*** Records for processing Section Begins ***

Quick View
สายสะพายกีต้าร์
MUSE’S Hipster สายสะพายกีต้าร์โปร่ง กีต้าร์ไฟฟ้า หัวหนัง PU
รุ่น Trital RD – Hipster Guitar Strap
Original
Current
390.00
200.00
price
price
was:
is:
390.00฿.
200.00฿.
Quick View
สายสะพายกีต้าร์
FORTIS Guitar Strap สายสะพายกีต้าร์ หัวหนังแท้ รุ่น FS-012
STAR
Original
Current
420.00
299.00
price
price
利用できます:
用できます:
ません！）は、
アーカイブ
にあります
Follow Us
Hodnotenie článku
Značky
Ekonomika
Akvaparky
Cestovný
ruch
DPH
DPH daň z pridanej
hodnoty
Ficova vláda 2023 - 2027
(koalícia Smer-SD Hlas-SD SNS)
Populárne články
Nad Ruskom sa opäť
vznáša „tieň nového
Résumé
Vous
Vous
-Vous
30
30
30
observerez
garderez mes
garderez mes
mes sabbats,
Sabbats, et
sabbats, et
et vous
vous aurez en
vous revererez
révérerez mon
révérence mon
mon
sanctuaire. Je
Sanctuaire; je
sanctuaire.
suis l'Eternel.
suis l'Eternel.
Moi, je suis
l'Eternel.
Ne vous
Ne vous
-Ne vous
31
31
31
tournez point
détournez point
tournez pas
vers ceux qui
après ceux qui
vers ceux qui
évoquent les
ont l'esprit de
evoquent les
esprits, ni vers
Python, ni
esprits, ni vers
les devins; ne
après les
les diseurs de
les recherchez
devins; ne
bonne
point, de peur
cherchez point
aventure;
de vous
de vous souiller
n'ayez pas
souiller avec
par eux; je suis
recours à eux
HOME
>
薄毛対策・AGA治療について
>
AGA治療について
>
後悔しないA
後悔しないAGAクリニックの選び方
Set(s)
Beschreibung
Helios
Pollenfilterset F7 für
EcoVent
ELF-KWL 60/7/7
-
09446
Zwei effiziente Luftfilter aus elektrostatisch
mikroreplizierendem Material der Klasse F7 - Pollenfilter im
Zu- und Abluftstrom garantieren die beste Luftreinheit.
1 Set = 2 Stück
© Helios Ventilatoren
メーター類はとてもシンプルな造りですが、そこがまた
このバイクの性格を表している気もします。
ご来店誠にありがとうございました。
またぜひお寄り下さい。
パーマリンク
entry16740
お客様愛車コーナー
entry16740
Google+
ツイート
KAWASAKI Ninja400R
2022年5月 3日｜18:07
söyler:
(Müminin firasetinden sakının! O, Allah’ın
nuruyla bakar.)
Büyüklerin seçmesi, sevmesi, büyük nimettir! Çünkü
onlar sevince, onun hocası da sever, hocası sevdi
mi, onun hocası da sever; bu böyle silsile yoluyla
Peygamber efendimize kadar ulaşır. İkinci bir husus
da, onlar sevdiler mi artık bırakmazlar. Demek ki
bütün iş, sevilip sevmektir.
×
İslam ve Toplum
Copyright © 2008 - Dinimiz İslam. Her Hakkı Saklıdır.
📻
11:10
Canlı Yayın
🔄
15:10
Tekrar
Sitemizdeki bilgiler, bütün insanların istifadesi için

*** Records for processing Section Ends ***

Task item: Return the listing verbatim from its first line through the line containing "(Müminin firasetinden sakının! O, Allah’ın", including both ends.

Final answer:
Quick View
สายสะพายกีต้าร์
MUSE’S Hipster สายสะพายกีต้าร์โปร่ง กีต้าร์ไฟฟ้า หัวหนัง PU
รุ่น Trital RD – Hipster Guitar Strap
Original
Current
390.00
200.00
price
price
was:
is:
390.00฿.
200.00฿.
Quick View
สายสะพายกีต้าร์
FORTIS Guitar Strap สายสะพายกีต้าร์ หัวหนังแท้ รุ่น FS-012
STAR
Original
Current
420.00
299.00
price
price
利用できます:
用できます:
ません！）は、
アーカイブ
にあります
Follow Us
Hodnotenie článku
Značky
Ekonomika
Akvaparky
Cestovný
ruch
DPH
DPH daň z pridanej
hodnoty
Ficova vláda 2023 - 2027
(koalícia Smer-SD Hlas-SD SNS)
Populárne články
Nad Ruskom sa opäť
vznáša „tieň nového
Résumé
Vous
Vous
-Vous
30
30
30
observerez
garderez mes
garderez mes
mes sabbats,
Sabbats, et
sabbats, et
et vous
vous aurez en
vous revererez
révérerez mon
révérence mon
mon
sanctuaire. Je
Sanctuaire; je
sanctuaire.
suis l'Eternel.
suis l'Eternel.
Moi, je suis
l'Eternel.
Ne vous
Ne vous
-Ne vous
31
31
31
tournez point
détournez point
tournez pas
vers ceux qui
après ceux qui
vers ceux qui
évoquent les
ont l'esprit de
evoquent les
esprits, ni vers
Python, ni
esprits, ni vers
les devins; ne
après les
les diseurs de
les recherchez
devins; ne
bonne
point, de peur
cherchez point
aventure;
de vous
de vous souiller
n'ayez pas
souiller avec
par eux; je suis
recours à eux
HOME
>
薄毛対策・AGA治療について
>
AGA治療について
>
後悔しないA
後悔しないAGAクリニックの選び方
Set(s)
Beschreibung
Helios
Pollenfilterset F7 für
EcoVent
ELF-KWL 60/7/7
-
09446
Zwei effiziente Luftfilter aus elektrostatisch
mikroreplizierendem Material der Klasse F7 - Pollenfilter im
Zu- und Abluftstrom garantieren die beste Luftreinheit.
1 Set = 2 Stück
© Helios Ventilatoren
メーター類はとてもシンプルな造りですが、そこがまた
このバイクの性格を表している気もします。
ご来店誠にありがとうございました。
またぜひお寄り下さい。
パーマリンク
entry16740
お客様愛車コーナー
entry16740
Google+
ツイート
KAWASAKI Ninja400R
2022年5月 3日｜18:07
söyler:
(Müminin firasetinden sakının! O, Allah’ın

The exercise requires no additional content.